-- Records follows --

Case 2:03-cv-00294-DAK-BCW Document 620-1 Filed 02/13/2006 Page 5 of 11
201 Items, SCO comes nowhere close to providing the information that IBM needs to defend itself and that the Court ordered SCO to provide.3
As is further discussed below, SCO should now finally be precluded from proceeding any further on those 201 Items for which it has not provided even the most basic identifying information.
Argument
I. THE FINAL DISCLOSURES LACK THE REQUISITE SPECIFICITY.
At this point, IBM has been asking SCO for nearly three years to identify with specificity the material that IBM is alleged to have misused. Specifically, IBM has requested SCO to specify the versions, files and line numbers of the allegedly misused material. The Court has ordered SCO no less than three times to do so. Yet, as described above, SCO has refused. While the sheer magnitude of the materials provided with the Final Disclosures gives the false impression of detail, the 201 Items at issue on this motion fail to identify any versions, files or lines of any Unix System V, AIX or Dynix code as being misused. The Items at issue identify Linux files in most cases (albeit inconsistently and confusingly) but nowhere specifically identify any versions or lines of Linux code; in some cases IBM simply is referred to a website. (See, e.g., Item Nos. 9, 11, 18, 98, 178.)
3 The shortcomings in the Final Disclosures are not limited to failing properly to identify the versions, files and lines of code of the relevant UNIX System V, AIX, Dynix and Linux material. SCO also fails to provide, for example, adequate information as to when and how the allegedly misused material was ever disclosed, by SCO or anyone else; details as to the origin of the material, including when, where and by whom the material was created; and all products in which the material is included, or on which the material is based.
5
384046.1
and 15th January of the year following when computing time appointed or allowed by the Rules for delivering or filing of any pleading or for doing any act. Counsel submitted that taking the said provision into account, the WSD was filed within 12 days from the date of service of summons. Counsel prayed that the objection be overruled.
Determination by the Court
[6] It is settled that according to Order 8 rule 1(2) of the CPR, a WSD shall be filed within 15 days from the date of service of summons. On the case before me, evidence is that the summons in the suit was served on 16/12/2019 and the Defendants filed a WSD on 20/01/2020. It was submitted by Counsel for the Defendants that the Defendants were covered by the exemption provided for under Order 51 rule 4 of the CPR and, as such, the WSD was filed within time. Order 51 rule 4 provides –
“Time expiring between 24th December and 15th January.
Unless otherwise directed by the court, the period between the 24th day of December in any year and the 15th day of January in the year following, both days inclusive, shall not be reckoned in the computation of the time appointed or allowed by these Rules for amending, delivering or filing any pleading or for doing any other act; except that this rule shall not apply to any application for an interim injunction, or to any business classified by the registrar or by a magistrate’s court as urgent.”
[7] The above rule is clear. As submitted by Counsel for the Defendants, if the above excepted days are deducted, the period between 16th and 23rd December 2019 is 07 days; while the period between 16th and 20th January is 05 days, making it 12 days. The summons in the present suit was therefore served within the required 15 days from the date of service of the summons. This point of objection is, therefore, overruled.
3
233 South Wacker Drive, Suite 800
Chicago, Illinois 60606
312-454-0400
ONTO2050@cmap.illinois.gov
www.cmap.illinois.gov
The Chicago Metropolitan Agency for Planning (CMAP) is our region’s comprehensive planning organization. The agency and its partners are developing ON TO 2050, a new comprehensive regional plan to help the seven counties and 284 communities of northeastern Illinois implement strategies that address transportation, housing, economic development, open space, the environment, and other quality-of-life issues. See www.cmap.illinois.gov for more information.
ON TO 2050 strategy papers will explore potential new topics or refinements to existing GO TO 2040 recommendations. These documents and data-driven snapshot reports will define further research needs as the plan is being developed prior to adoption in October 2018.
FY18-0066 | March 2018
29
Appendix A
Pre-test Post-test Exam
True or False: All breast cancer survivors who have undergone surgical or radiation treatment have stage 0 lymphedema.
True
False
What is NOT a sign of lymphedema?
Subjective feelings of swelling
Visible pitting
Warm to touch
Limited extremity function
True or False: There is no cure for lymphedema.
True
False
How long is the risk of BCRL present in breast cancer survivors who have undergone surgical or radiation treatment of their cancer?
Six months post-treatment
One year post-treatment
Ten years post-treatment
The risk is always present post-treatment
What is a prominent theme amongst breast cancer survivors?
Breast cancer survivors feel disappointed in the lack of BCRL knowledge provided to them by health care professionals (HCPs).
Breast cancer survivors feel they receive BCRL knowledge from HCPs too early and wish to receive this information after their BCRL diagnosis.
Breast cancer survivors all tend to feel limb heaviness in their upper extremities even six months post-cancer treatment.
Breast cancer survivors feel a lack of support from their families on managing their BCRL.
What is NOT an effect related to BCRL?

-- Records concluded --

Assigned task
Show each line of the data that contains the string "needs".

The answer
201 Items, SCO comes nowhere close to providing the information that IBM needs to defend itself and that the Court ordered SCO to provide.3
ON TO 2050 strategy papers will explore potential new topics or refinements to existing GO TO 2040 recommendations. These documents and data-driven snapshot reports will define further research needs as the plan is being developed prior to adoption in October 2018.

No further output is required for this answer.